I guess it's just the "aloneness" that a pre-term loss brings to a couple. Everyone remembers when you lose a family member, and people will make kind comments when you say things like "It's been two years since we lost Grandpa," or even "two years since we lost Rover," but you say "it's been two years since we lost our baby," and people give you *the look* and say, "You're still thinking about that? You should have moved past that by now. Why don't you just have another one?" Like having another one would erase the loss of the first.
I'm putting in a new flower bed this year, and I'm putting it in in honor of my daughter. I need something physical, not to remind me of her, but to validate her existence. People will notice the flowers, and by acknowledging them, they will be acknowledging her. They don't need to know that, I'd actually prefer that they not know. Then that way I won't get any stupid comments that just make me mad.
So where am I in all of this? Sad, bitter, hopeful, and longing. Sad for my loss, bitter that it's been my only chance of being a mom, hopeful that each year this day will get easier, and longing for heaven more than ever, because it will be the first time I get to see my daughter alive.
I've learned extra compassion, understand the value of a hug and an "I am grieving with you in your loss", and know that parents take their children for granted entirely too much. I know the value of kindness to a stranger, and the joy of a child's hug. The words "I love you" from my two-year old nephew take my breath away, and the smile from my 6-month old niece melts my heart. I know that if God wills it, I will be a good mom, but if it never happens on this earth, I have a beautiful daughter waiting for me in heaven.

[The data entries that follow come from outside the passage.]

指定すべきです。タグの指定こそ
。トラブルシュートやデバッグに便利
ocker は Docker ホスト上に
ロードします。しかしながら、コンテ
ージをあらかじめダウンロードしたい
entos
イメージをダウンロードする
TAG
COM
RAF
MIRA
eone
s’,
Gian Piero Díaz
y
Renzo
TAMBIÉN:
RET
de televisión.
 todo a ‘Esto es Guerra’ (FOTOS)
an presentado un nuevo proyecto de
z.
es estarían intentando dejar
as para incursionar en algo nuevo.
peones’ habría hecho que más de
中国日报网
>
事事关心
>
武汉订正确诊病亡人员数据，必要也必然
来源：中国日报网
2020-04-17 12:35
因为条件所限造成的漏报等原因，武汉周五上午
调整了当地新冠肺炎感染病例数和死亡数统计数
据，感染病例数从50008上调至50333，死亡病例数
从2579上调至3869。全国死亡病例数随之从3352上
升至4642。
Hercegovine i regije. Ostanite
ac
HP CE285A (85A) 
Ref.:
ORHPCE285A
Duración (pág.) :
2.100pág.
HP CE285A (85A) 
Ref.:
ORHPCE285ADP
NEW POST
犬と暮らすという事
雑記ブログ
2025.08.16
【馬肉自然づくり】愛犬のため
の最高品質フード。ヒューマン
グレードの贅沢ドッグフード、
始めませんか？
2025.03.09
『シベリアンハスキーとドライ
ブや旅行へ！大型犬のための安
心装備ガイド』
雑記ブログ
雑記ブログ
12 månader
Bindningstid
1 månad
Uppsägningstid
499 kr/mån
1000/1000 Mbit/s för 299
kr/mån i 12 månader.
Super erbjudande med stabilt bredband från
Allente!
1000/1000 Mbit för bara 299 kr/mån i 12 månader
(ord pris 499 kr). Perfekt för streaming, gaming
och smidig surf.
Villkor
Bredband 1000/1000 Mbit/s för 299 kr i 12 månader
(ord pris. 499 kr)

I recently came across this quote from Laura Bush, and it speaks much more eloquently about the loss of a baby than I can:
"The English language lacks the words 'to mourn an absence.' For the loss of a parent, grandparent, spouse, child or friend we have all manner of words and phrases, some helpful, some not. Still, we are conditioned to say something, even if it is only 'I am sorry for your loss.' But for an absence, for someone who was never there at all, we are wordless to capture that particular emptiness. For those who deeply want children and are denied them, those missing babies hover like silent, ephemeral shadows over their lives. Who can describe the feel of a tiny hand that is never held?"